The Restaurant Group has announced a proposal to reduce the size of its Leisure estate and rental cost base through a company voluntary arrangement (CVA).
In its latest update, the group said the move will “provide a mechanism” to restructure the Leisure estate, having confirmed it had entered restructuring talks earlier this week.
The group has now confirmed its plans to reduce its current portfolio by axing 125 sites, as well as seeking improved rental terms on 85 sites within its remaining trading estate.
The nominees for the CVA will be Clare Kennedy, Peter Saville and Catherine Williamson of AlixPartners LLP.
Assuming that the CVA is approved and “successfully” implemented, the remaining trading estate of the Leisure arm will comprise 160 sites. Approximately 65 Leisure trading sites will be unaffected by the CVA.
In addition, the CVA will include a mechanism to exit 25 previously closed Leisure sites, “further reducing the existing onerous lease provision held on the group’s balance sheet”.

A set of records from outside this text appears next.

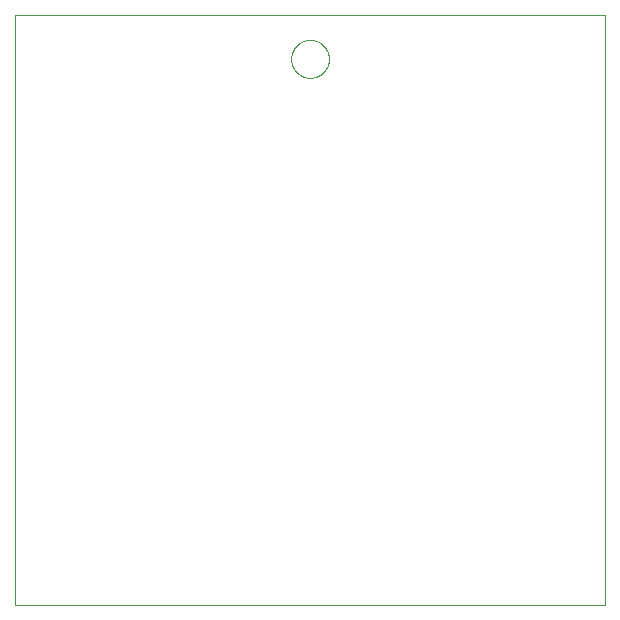
<source format=gko>
G04 EAGLE Gerber X2 export*
%TF.Part,Single*%
%TF.FileFunction,Other,Board Outline*%
%TF.FilePolarity,Positive*%
%TF.GenerationSoftware,Autodesk,EAGLE,9.1.3*%
%TF.CreationDate,2018-09-11T16:53:11Z*%
G75*
%MOMM*%
%FSLAX34Y34*%
%LPD*%
%AMOC8*
5,1,8,0,0,1.08239X$1,22.5*%
G01*
%ADD10C,0.000000*%


D10*
X0Y0D02*
X499999Y0D01*
X499999Y499999D01*
X0Y499999D01*
X0Y0D01*
X234000Y462534D02*
X234005Y462927D01*
X234019Y463319D01*
X234043Y463711D01*
X234077Y464102D01*
X234120Y464493D01*
X234173Y464882D01*
X234236Y465269D01*
X234307Y465655D01*
X234389Y466040D01*
X234479Y466422D01*
X234580Y466801D01*
X234689Y467179D01*
X234808Y467553D01*
X234935Y467924D01*
X235072Y468292D01*
X235218Y468657D01*
X235373Y469018D01*
X235536Y469375D01*
X235708Y469728D01*
X235889Y470076D01*
X236079Y470420D01*
X236276Y470760D01*
X236482Y471094D01*
X236696Y471423D01*
X236919Y471747D01*
X237149Y472065D01*
X237386Y472378D01*
X237632Y472684D01*
X237885Y472985D01*
X238145Y473279D01*
X238412Y473567D01*
X238686Y473848D01*
X238967Y474122D01*
X239255Y474389D01*
X239549Y474649D01*
X239850Y474902D01*
X240156Y475148D01*
X240469Y475385D01*
X240787Y475615D01*
X241111Y475838D01*
X241440Y476052D01*
X241774Y476258D01*
X242114Y476455D01*
X242458Y476645D01*
X242806Y476826D01*
X243159Y476998D01*
X243516Y477161D01*
X243877Y477316D01*
X244242Y477462D01*
X244610Y477599D01*
X244981Y477726D01*
X245355Y477845D01*
X245733Y477954D01*
X246112Y478055D01*
X246494Y478145D01*
X246879Y478227D01*
X247265Y478298D01*
X247652Y478361D01*
X248041Y478414D01*
X248432Y478457D01*
X248823Y478491D01*
X249215Y478515D01*
X249607Y478529D01*
X250000Y478534D01*
X250393Y478529D01*
X250785Y478515D01*
X251177Y478491D01*
X251568Y478457D01*
X251959Y478414D01*
X252348Y478361D01*
X252735Y478298D01*
X253121Y478227D01*
X253506Y478145D01*
X253888Y478055D01*
X254267Y477954D01*
X254645Y477845D01*
X255019Y477726D01*
X255390Y477599D01*
X255758Y477462D01*
X256123Y477316D01*
X256484Y477161D01*
X256841Y476998D01*
X257194Y476826D01*
X257542Y476645D01*
X257886Y476455D01*
X258226Y476258D01*
X258560Y476052D01*
X258889Y475838D01*
X259213Y475615D01*
X259531Y475385D01*
X259844Y475148D01*
X260150Y474902D01*
X260451Y474649D01*
X260745Y474389D01*
X261033Y474122D01*
X261314Y473848D01*
X261588Y473567D01*
X261855Y473279D01*
X262115Y472985D01*
X262368Y472684D01*
X262614Y472378D01*
X262851Y472065D01*
X263081Y471747D01*
X263304Y471423D01*
X263518Y471094D01*
X263724Y470760D01*
X263921Y470420D01*
X264111Y470076D01*
X264292Y469728D01*
X264464Y469375D01*
X264627Y469018D01*
X264782Y468657D01*
X264928Y468292D01*
X265065Y467924D01*
X265192Y467553D01*
X265311Y467179D01*
X265420Y466801D01*
X265521Y466422D01*
X265611Y466040D01*
X265693Y465655D01*
X265764Y465269D01*
X265827Y464882D01*
X265880Y464493D01*
X265923Y464102D01*
X265957Y463711D01*
X265981Y463319D01*
X265995Y462927D01*
X266000Y462534D01*
X265995Y462141D01*
X265981Y461749D01*
X265957Y461357D01*
X265923Y460966D01*
X265880Y460575D01*
X265827Y460186D01*
X265764Y459799D01*
X265693Y459413D01*
X265611Y459028D01*
X265521Y458646D01*
X265420Y458267D01*
X265311Y457889D01*
X265192Y457515D01*
X265065Y457144D01*
X264928Y456776D01*
X264782Y456411D01*
X264627Y456050D01*
X264464Y455693D01*
X264292Y455340D01*
X264111Y454992D01*
X263921Y454648D01*
X263724Y454308D01*
X263518Y453974D01*
X263304Y453645D01*
X263081Y453321D01*
X262851Y453003D01*
X262614Y452690D01*
X262368Y452384D01*
X262115Y452083D01*
X261855Y451789D01*
X261588Y451501D01*
X261314Y451220D01*
X261033Y450946D01*
X260745Y450679D01*
X260451Y450419D01*
X260150Y450166D01*
X259844Y449920D01*
X259531Y449683D01*
X259213Y449453D01*
X258889Y449230D01*
X258560Y449016D01*
X258226Y448810D01*
X257886Y448613D01*
X257542Y448423D01*
X257194Y448242D01*
X256841Y448070D01*
X256484Y447907D01*
X256123Y447752D01*
X255758Y447606D01*
X255390Y447469D01*
X255019Y447342D01*
X254645Y447223D01*
X254267Y447114D01*
X253888Y447013D01*
X253506Y446923D01*
X253121Y446841D01*
X252735Y446770D01*
X252348Y446707D01*
X251959Y446654D01*
X251568Y446611D01*
X251177Y446577D01*
X250785Y446553D01*
X250393Y446539D01*
X250000Y446534D01*
X249607Y446539D01*
X249215Y446553D01*
X248823Y446577D01*
X248432Y446611D01*
X248041Y446654D01*
X247652Y446707D01*
X247265Y446770D01*
X246879Y446841D01*
X246494Y446923D01*
X246112Y447013D01*
X245733Y447114D01*
X245355Y447223D01*
X244981Y447342D01*
X244610Y447469D01*
X244242Y447606D01*
X243877Y447752D01*
X243516Y447907D01*
X243159Y448070D01*
X242806Y448242D01*
X242458Y448423D01*
X242114Y448613D01*
X241774Y448810D01*
X241440Y449016D01*
X241111Y449230D01*
X240787Y449453D01*
X240469Y449683D01*
X240156Y449920D01*
X239850Y450166D01*
X239549Y450419D01*
X239255Y450679D01*
X238967Y450946D01*
X238686Y451220D01*
X238412Y451501D01*
X238145Y451789D01*
X237885Y452083D01*
X237632Y452384D01*
X237386Y452690D01*
X237149Y453003D01*
X236919Y453321D01*
X236696Y453645D01*
X236482Y453974D01*
X236276Y454308D01*
X236079Y454648D01*
X235889Y454992D01*
X235708Y455340D01*
X235536Y455693D01*
X235373Y456050D01*
X235218Y456411D01*
X235072Y456776D01*
X234935Y457144D01*
X234808Y457515D01*
X234689Y457889D01*
X234580Y458267D01*
X234479Y458646D01*
X234389Y459028D01*
X234307Y459413D01*
X234236Y459799D01*
X234173Y460186D01*
X234120Y460575D01*
X234077Y460966D01*
X234043Y461357D01*
X234019Y461749D01*
X234005Y462141D01*
X234000Y462534D01*
M02*

</source>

In a newly-released statement, the group said these proposals reflect its “proactive approach to ensuring a long-term sustainable business for all stakeholders in the face of unprecedented disruption to the UK’s casual dining sector”.
It added: “The CVA will not seek to compromise claims of any creditors other than certain landlords, and inter-company liabilities. The rights and entitlement of all trade suppliers, HMRC and employees will not be affected by the proposals.”
Andy Hornby, CEO said: “The issues facing our sector are well documented and we have already taken decisive action to improve our liquidity, reduce our cost base and downsize our operations.
“The proposed CVA will deliver an appropriately-sized estate for our Leisure business to ensure we are well positioned despite the very challenging market conditions facing the casual dining sector.”
He added: “I would like to wholeheartedly thank all of my TRG colleagues for their continued understanding and extraordinary commitment during this unprecedented period.”
Melanie Leech, CEO of the British Property Federation, said: “These situations are never easy, particularly now for the retail and hospitality businesses on our high streets at the sharp end of the Covid-19 pandemic.
“Property owners, however, need to take into consideration the impact on their investors, including the millions of people whose savings and pensions are invested in commercial property, as they vote on any CVA proposal.”
She added: “The Restaurant Group and Alix Partners engaged with the BPF before launching this CVA proposal. This has provided us an opportunity to improve understanding of property owners’ interests and concerns, but ultimately it will be for individual property owners to decide how they will vote on the CVA.”